En 1939 se estrenó The Wizard of Oz con un argumento adaptado del libro El Maravilloso Mago de Oz, escrito por L. Frank Baum. Una fantástica historia infantil y metafórica que se maneja con alegorías enfocadas en diversas personalidades representadas por carismáticos personajes. Un mundo de brujas buenas y por supuesto, también brujas malvadas, donde las apariencias engañan y las figuras ensalzadas no siempre son tan maravillosas como aparentaban. Un interesante concepto que se puede desglosar por varios temas sociales, psicológicos e incluso políticos, conservando su esencia infantil.

Durante todo su recorrido ha inspirado una incontable cantidad de películas, obras de teatro, canciones y demás referencias dialógicas; no sólo por su trama, sino también por su forma, siendo la cinta más costosa de la productora en ese entonces, con alrededor de dos millones de dólares más los costos de la gira promocional.

Con el pasar de los años se convirtió en una película de culto innegable e incluso es de las pocas cintas consideradas como Memoria del Mundo por la Unesco, sin embargo, al momento de su estreno no obtuvo muchos números en taquilla a pesar de los comentarios positivos y la buena recepción de la crítica. No fue hasta su reestreno, diez años después, que se pudo recuperar la inversión de su realización.

 

La innovación del Technicolor

Dirigida por Victor Fleming, quien cedió parte de la producción para dedicarse de lleno a otra obra excepcional de su autoría, Gone with the Wind (Lo que el viento se llevó), película con la que junto a The Wizard of Oz, competería por partida doble en los Oscares de su respectivo año por Mejor Película.

The Wizard of Oz (al igual que Gone with the Wind) fue una de las primeras cintas en ser presentada a color, gracias a la innovación del proceso Technicolor. Luego de que Dorothy deja la ciudad de Kansas sumida en un tono sepia, la escenografía aprovecha el uso del Technicolor para lucirse con sets brillantes y coloridos, tan teatrales como el resto de la película, y de los cuales recordamos especialmente el renombrado camino de ladrillos amarillos (ya saben de dónde proviene esa famosa canción de Elton John, ‘Goodbye yellow brick road’).

 

 

Judy Garland como Dorothy

Los personajes de The Wizard of Oz quedaron inmortalizados; el asustadizo León Cobarde (Bert Lahr), el Hombre de Hojalata (Jack Haley), El Espantapájaros (Ray Bolger) y por supuesto, la curiosa y valiente Dorothy Gale, interpretada por una Judy Garland que brilla tal cual sus rojas zapatillas. Cada uno representaría lo que Dorothy tanto buscaba: cerebro, corazón y valor.
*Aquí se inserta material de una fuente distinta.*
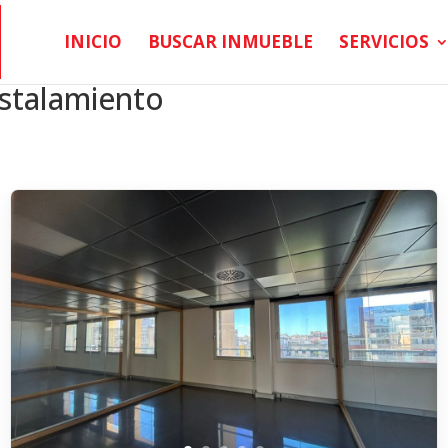
INICIO
BUSCAR INMUEBLE
SERVICIOS
istalamiento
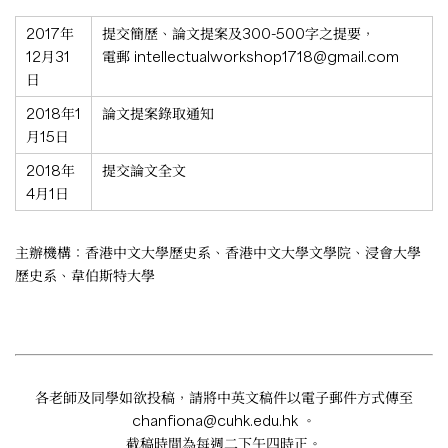
2017年
提交簡歷、論文提案及300-500字之提要，
12月31
電郵
intellectualworkshop1718@gmail.com
日
2018年1
論文提案錄取通知
月15日
2018年
提交論文全文
4月1日
主辦機構：香港中文大學歷史系、香港中文大學文學院、浸會大學
歷史系、韋伯斯特大學
各老師及同學如欲投稿，請將中英文稿件以電子郵件方式傳至
chanfiona@cuhk.edu.hk
。
截稿時間為每週二下午四時正。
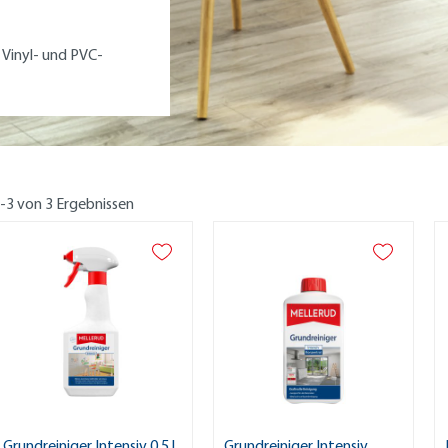
 Vinyl- und PVC-
-3 von 3 Ergebnissen
Grundreiniger Intensiv 0,5 l
Grundreiniger Intensiv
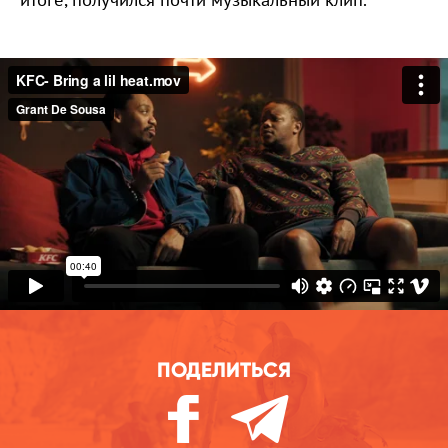
ПОДЕЛИТЬСЯ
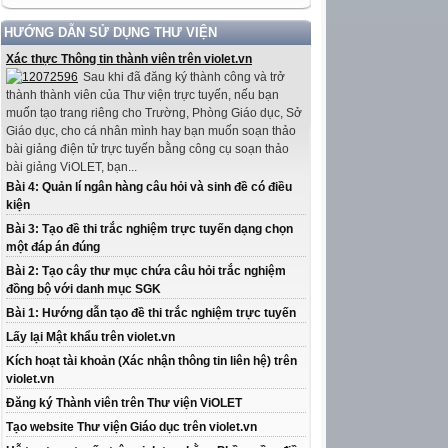
HƯỚNG DẪN SỬ DỤNG THƯ VIỆN
Xác thực Thông tin thành viên trên violet.vn
Sau khi đã đăng ký thành công và trở
thành thành viên của Thư viện trực tuyến, nếu bạn
muốn tạo trang riêng cho Trường, Phòng Giáo dục, Sở
Giáo dục, cho cá nhân mình hay bạn muốn soạn thảo
bài giảng điện tử trực tuyến bằng công cụ soạn thảo
bài giảng ViOLET, bạn...
Bài 4: Quản lí ngân hàng câu hỏi và sinh đề có điều
kiện
Bài 3: Tạo đề thi trắc nghiệm trực tuyến dạng chọn
một đáp án đúng
Bài 2: Tạo cây thư mục chứa câu hỏi trắc nghiệm
đồng bộ với danh mục SGK
Bài 1: Hướng dẫn tạo đề thi trắc nghiệm trực tuyến
Lấy lại Mật khẩu trên violet.vn
Kích hoạt tài khoản (Xác nhận thông tin liên hệ) trên
violet.vn
Đăng ký Thành viên trên Thư viện ViOLET
Tạo website Thư viện Giáo dục trên violet.vn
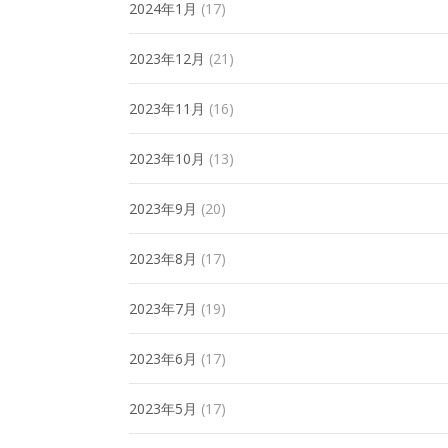
2024年1月
(17)
2023年12月
(21)
2023年11月
(16)
2023年10月
(13)
2023年9月
(20)
2023年8月
(17)
2023年7月
(19)
2023年6月
(17)
2023年5月
(17)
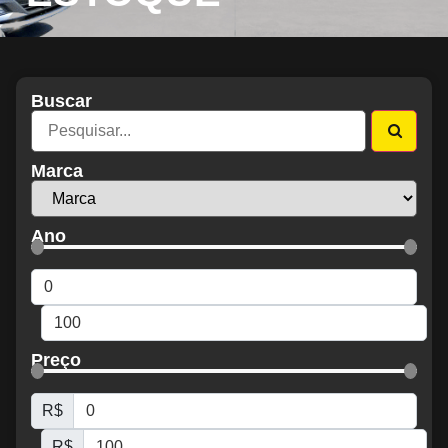
Buscar
Marca
Ano
Preço
R$
R$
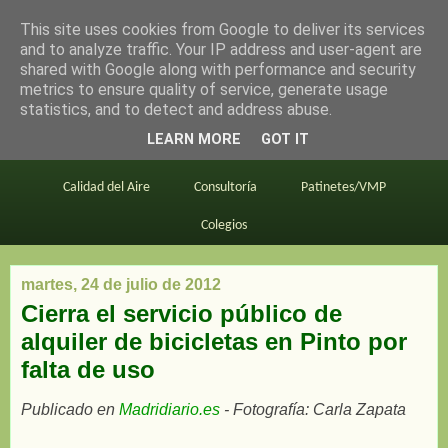
This site uses cookies from Google to deliver its services
en bici por madrid
and to analyze traffic. Your IP address and user-agent are
shared with Google along with performance and security
metrics to ensure quality of service, generate usage
statistics, and to detect and address abuse.
Este blog
BiciMAD
Primeros consejos
LEARN MORE
GOT IT
En bici al trabajo
Planos
Divulgación
Calidad del Aire
Consultoría
Patinetes/VMP
Colegios
martes, 24 de julio de 2012
Cierra el servicio público de
alquiler de bicicletas en Pinto por
falta de uso
Publicado en
Madridiario.es
- Fotografía: Carla Zapata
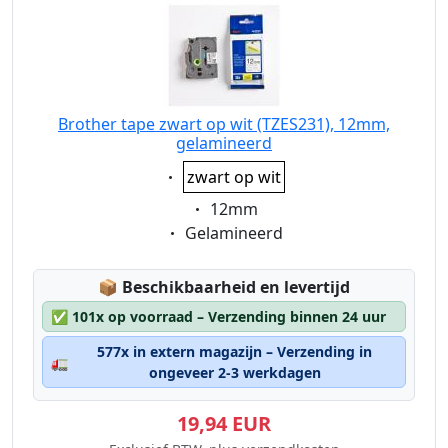
Brother tape zwart op wit (TZES231), 12mm,
gelamineerd
Eigenschaft:
zwart op wit
Eigenschaft:
12mm
Eigenschaft:
Gelamineerd
Lagerstatus:
📦
Beschikbaarheid en levertijd
✅
101x op voorraad – Verzending binnen 24 uur
577x in extern magazijn – Verzending in
🚛
ongeveer 2-3 werkdagen
19,94 EUR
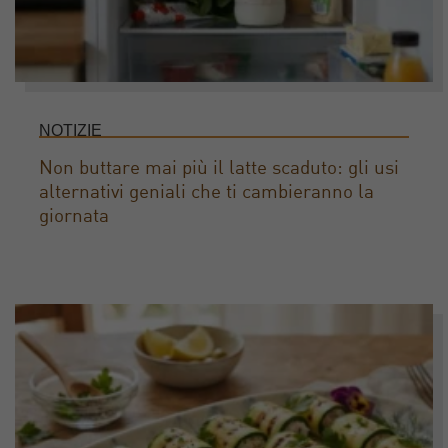
NOTIZIE
Non buttare mai più il latte scaduto: gli usi
alternativi geniali che ti cambieranno la
giornata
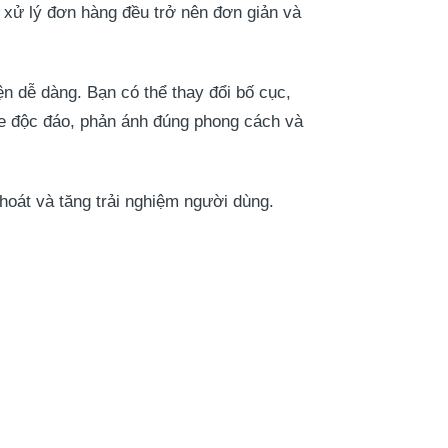
 xử lý đơn hàng đều trở nên đơn giản và
ện dễ dàng. Bạn có thể thay đổi bố cục,
te độc đáo, phản ánh đúng phong cách và
thoát và tăng trải nghiệm người dùng.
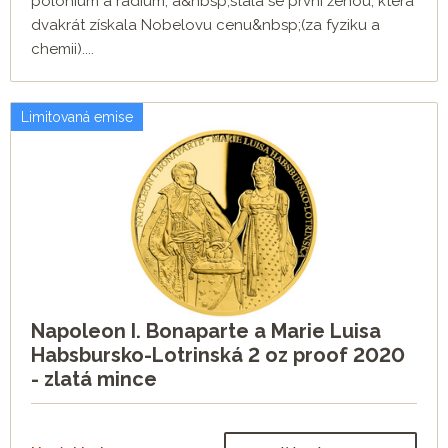
polonium a radium, a&nbsp;stala se první ženou, která
dvakrát získala Nobelovu cenu&nbsp;(za fyziku a
chemii)....
Limitovaná emise
Napoleon I. Bonaparte a Marie Luisa
Habsbursko-Lotrinská 2 oz proof 2020
- zlatá mince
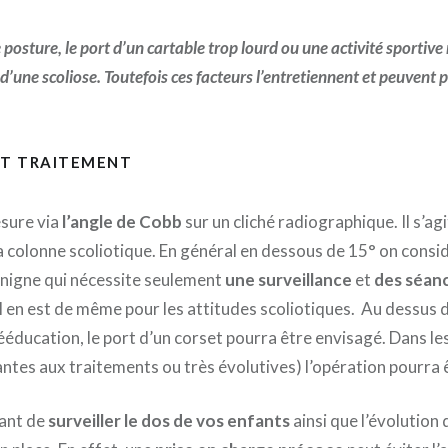
osture, le port d’un cartable trop lourd ou une activité sportive
d’une scoliose. Toutefois ces facteurs l’entretiennent et peuvent p
ET TRAITEMENT
esure via
l’angle de Cobb
sur un cliché radiographique. Il s’ag
la colonne scoliotique. En général en dessous de 15° on considè
énigne qui nécessite seulement
une surveillance
et
des séan
l en est de même pour les attitudes scoliotiques. Au dessus 
ééducation, le port d’un corset pourra être envisagé. Dans l
antes aux traitements ou très évolutives) l’opération pourra 
tant de
surveiller le dos de vos enfants
ainsi que l’évolution d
Con su papel de Dorothy, Judy Garland saltó definitivamente a la fama y se convirtió en una de las actrices más cotizadas del momento y la icónica figura que recordamos el día de hoy, 80 años después de su primer rol protagónico.

 

 

The Wizard of Oz, un musical para la historia

La parte musical de El Mago de Oz es uno de sus ámbitos más destacados. La canción ‘Over the Rainbow’, compuesta por Harold Arlen y Yip Harburg, es una de las piezas musicales más famosas de Hollywood, de la historia del cine y del mundo.

En definitiva, se trata de una película que recién cumple su 80 aniversario, pero que indudablemente ha dejado un legado inmortal e invaluable que combina esas características que tanto buscaba la misma Dorothy. The Wizard of Oz es una obra hecha con cerebro, corazón y valor, llena de memorables temas musicales, coreografías, diálogos ocurrentes, personajes extraordinarios y mucha imaginación.